### SOURCE TEXT
The 81-year-old’s poor health in recent years has sparked a renewed national debate about the rights of lesbian, gay, bisexual and trans Cubans.

The country’s parliament will meet on Sunday to elect a new President. The US has called for free elections to be held.

Prime Minister Gordon Brown said:

“We can only hope that a new path will open up after this withdrawal and that there will be more democracy in that country.”

Sexual diversity was seen by Fidel Castro as a corrupt consequence of capitalism.

Cuban poet Jose Mario, an important artistic figure in the country, suffered in Cuban labour camps as Castro’s regime ‘re-educated’ homosexuals.

Gays were incarcerated in Military Units to Aid Production (UMAPs) between 1965 and 1968.

Castro believed that hard work would rid the men of their “counter-revolutionary tendencies.”

At the entrance of the camp there was a sign which said “work shall make you men”, similar to the motto of the Nazi concentration camps, “work shall set you free.”

### DATA RECORDS
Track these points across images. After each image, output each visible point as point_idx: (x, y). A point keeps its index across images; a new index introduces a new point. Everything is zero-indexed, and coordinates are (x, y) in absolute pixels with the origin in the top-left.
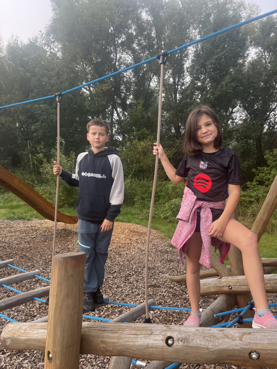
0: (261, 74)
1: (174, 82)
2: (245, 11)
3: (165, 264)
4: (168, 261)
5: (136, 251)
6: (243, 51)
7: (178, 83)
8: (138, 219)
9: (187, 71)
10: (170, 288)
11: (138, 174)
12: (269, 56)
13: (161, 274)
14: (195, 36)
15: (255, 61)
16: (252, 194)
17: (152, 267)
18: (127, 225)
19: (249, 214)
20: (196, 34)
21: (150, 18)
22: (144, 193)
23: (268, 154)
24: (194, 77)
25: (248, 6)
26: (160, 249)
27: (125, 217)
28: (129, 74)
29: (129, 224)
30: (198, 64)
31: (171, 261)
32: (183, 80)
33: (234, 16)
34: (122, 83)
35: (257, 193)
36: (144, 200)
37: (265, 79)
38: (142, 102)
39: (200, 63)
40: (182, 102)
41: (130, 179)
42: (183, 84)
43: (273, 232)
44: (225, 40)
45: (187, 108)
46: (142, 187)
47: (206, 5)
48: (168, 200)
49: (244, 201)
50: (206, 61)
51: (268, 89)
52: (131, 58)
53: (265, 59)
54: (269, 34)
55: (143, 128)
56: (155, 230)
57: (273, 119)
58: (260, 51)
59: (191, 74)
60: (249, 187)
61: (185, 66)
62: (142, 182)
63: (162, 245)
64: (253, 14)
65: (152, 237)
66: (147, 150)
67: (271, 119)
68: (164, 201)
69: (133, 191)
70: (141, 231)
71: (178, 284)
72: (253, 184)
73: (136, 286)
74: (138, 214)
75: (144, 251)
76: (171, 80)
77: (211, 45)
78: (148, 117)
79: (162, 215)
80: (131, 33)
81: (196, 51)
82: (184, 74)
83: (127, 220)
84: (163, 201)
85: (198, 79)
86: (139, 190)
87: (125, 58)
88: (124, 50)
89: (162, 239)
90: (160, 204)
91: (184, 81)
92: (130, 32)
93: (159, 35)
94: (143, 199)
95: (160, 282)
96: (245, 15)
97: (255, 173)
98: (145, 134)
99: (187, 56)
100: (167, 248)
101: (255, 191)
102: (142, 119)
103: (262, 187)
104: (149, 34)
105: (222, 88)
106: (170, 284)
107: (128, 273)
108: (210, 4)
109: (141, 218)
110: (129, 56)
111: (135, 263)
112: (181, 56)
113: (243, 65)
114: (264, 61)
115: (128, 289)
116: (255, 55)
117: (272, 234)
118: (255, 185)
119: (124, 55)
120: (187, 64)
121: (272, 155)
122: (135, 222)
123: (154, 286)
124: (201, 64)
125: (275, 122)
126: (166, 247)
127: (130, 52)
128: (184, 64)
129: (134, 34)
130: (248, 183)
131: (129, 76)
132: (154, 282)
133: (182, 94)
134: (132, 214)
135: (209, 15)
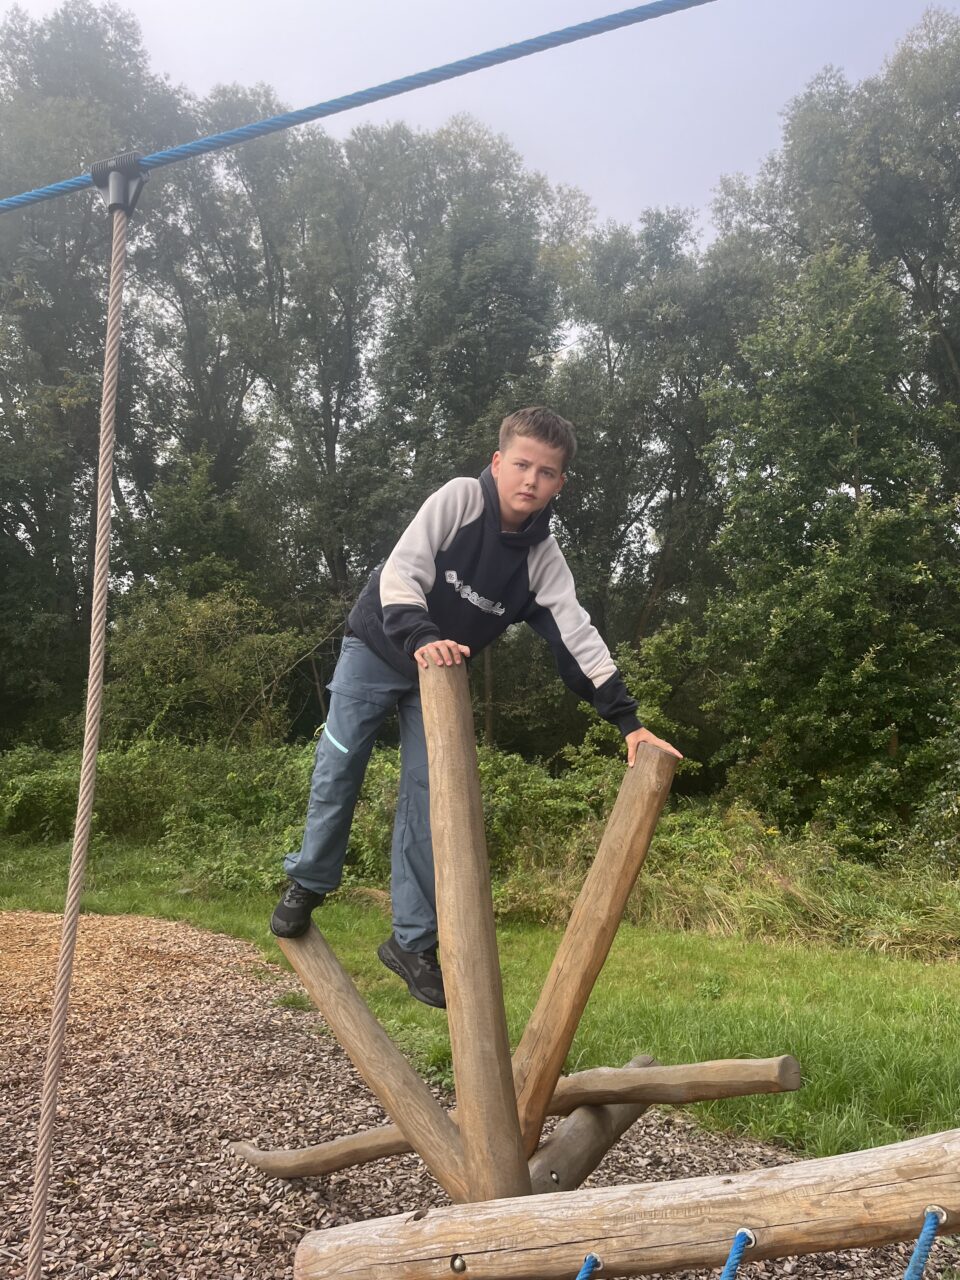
0: (598, 405)
1: (326, 405)
2: (550, 207)
3: (253, 1093)
4: (267, 1072)
5: (140, 1040)
6: (543, 326)
7: (338, 409)
8: (174, 897)
9: (369, 373)
10: (258, 1209)
11: (186, 720)
12: (621, 352)
13: (225, 1142)
14: (394, 266)
15: (581, 363)
16: (580, 787)
17: (192, 1113)
18: (118, 923)
19: (571, 858)
20: (399, 259)
21: (240, 187)
22: (203, 794)
23: (625, 655)
24: (389, 392)
25: (558, 193)
26: (245, 1019)
27: (120, 890)
28: (163, 365)
29: (128, 922)
30: (404, 351)
31: (281, 1072)
32: (356, 400)
33: (515, 219)
34: (137, 390)
35: (594, 784)
36: (202, 821)
37: (610, 419)
38: (207, 461)
39: (409, 350)
40: (350, 472)
41: (150, 738)
42: (355, 415)
43: (647, 918)
44: (488, 289)
45: (367, 495)
46: (195, 769)
47: (428, 171)
48: (295, 818)
49: (555, 812)
50: (427, 347)
51: (621, 453)
52: (172, 309)
53: (609, 362)
54: (618, 285)
55: (208, 554)
56: (234, 937)
57: (637, 545)
58: (595, 336)
59: (382, 383)
60: (572, 763)
61: (362, 357)
62: (196, 749)
63: (254, 1003)
64: (572, 220)
65: (220, 970)
66: (221, 631)
67: (633, 546)
68: (281, 821)
69: (159, 787)
70: (175, 949)
71: (290, 1186)
72: (584, 751)
73: (107, 1219)
74: (174, 877)
75: (172, 1037)
76: (316, 397)
77: (443, 296)
78: (228, 516)
79: (266, 877)
80: (175, 225)
81: (398, 313)
82: (359, 382)
83: (126, 904)
84: (276, 821)
85: (405, 401)
86: (181, 778)
87: (152, 309)
88: (148, 281)
89: (259, 974)
90: (263, 832)
91: (361, 403)
92: (170, 220)
93: (272, 246)
94: (197, 815)
95: (217, 1183)
96: (550, 220)
97: (588, 716)
98: (215, 573)
99: (367, 323)
100: (273, 1015)
101: (589, 775)
102: (205, 521)
103: (611, 762)
104: (240, 241)
105: (480, 435)
106: (258, 1189)
107: (81, 1153)
108: (442, 171)
109: (185, 891)
110: (167, 302)
111: (122, 1104)
112: (350, 323)
113: (544, 370)
114: (606, 366)
115: (62, 1244)
116: (581, 347)
117: (643, 925)
118: (589, 756)
119: (150, 297)
120: (369, 350)
121: (636, 658)
122: (157, 909)
123: (186, 1210)
124: (412, 354)
125: (642, 556)
126: (268, 1011)
127: (170, 291)
128: (358, 351)
129: (187, 231)
130: (566, 749)
131: (167, 370)
132: (187, 1190)
133: (349, 445)
134: (147, 878)
135: (438, 206)
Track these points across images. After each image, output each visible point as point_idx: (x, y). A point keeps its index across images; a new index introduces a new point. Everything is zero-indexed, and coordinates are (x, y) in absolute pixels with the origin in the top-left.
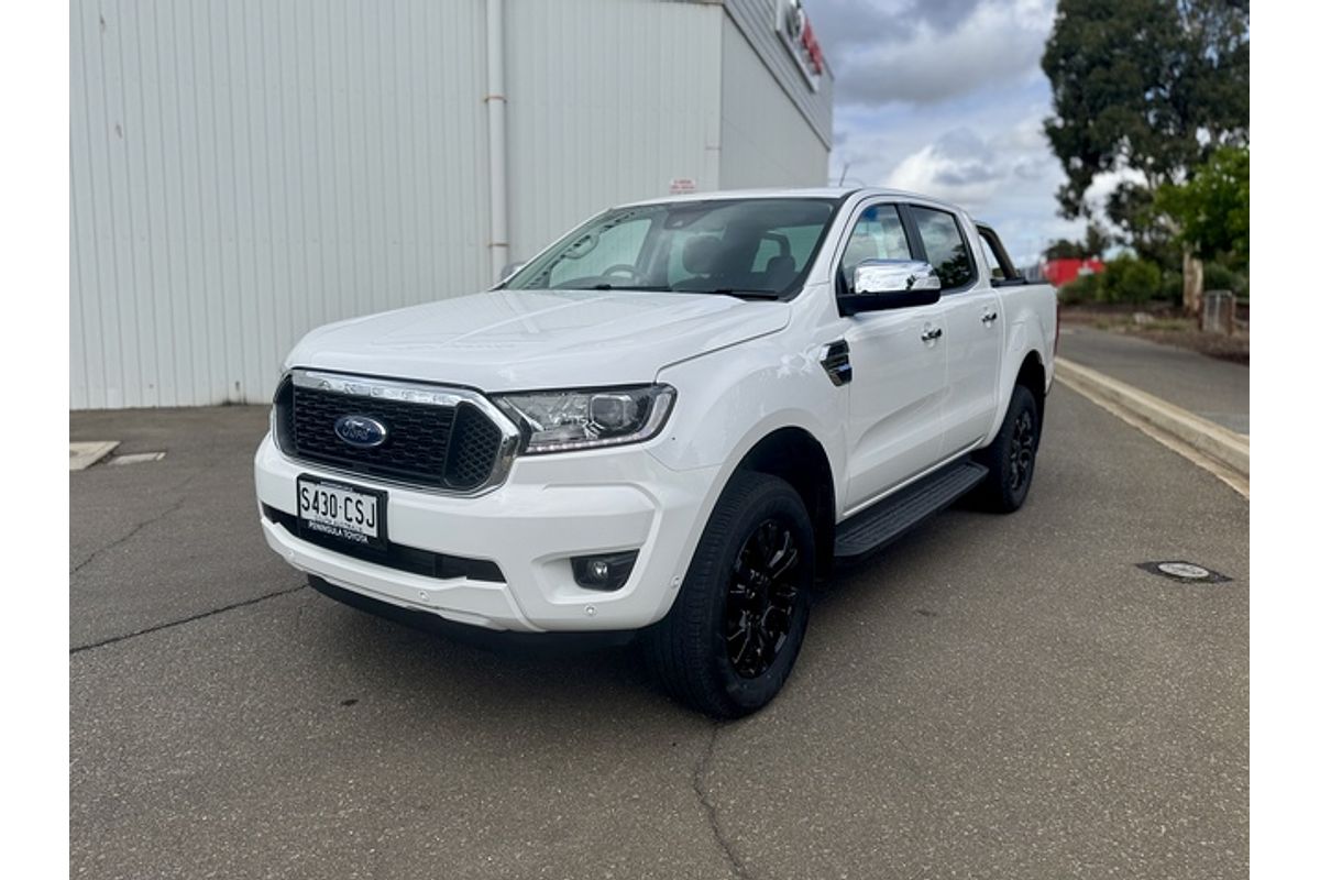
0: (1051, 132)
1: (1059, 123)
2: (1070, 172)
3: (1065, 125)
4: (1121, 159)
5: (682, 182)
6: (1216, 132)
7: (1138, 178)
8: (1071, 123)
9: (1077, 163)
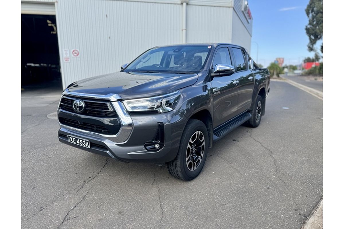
8: (312, 27)
9: (313, 37)
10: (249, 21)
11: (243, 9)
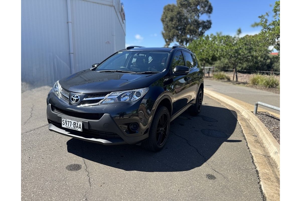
0: (163, 34)
1: (164, 32)
2: (166, 42)
3: (165, 33)
4: (175, 40)
5: (108, 42)
6: (190, 36)
7: (178, 44)
8: (166, 32)
9: (167, 40)
10: (124, 21)
11: (120, 10)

### WHAT YOU SHOULD DO
Carry on with the article about Cuba under Fidel Castro, starting after its last sentence. The lines play no part here.

### EXERCISE OUTPUT
Homosexual sex was partially decriminalised in 1979 and an equal age of consent was introduced in 1992.

While social attitudes towards gay people are generally negative, the capital city Havana has a thriving gay scene but all gay rights organisations are banned.

The former leader’s brother Raul Castro, who is acting President, has recently invited his countrymen to speak out without fear, and among complains about taxes and restrictions on foreign travel and internet access the issue of gay rights has come to the fore.

Today Fidel Castro announced:

“I neither will aspire to nor will I accept, the position of president of the council of state and commander-in-chief. My only desire is to fight as a soldier for my ideas.”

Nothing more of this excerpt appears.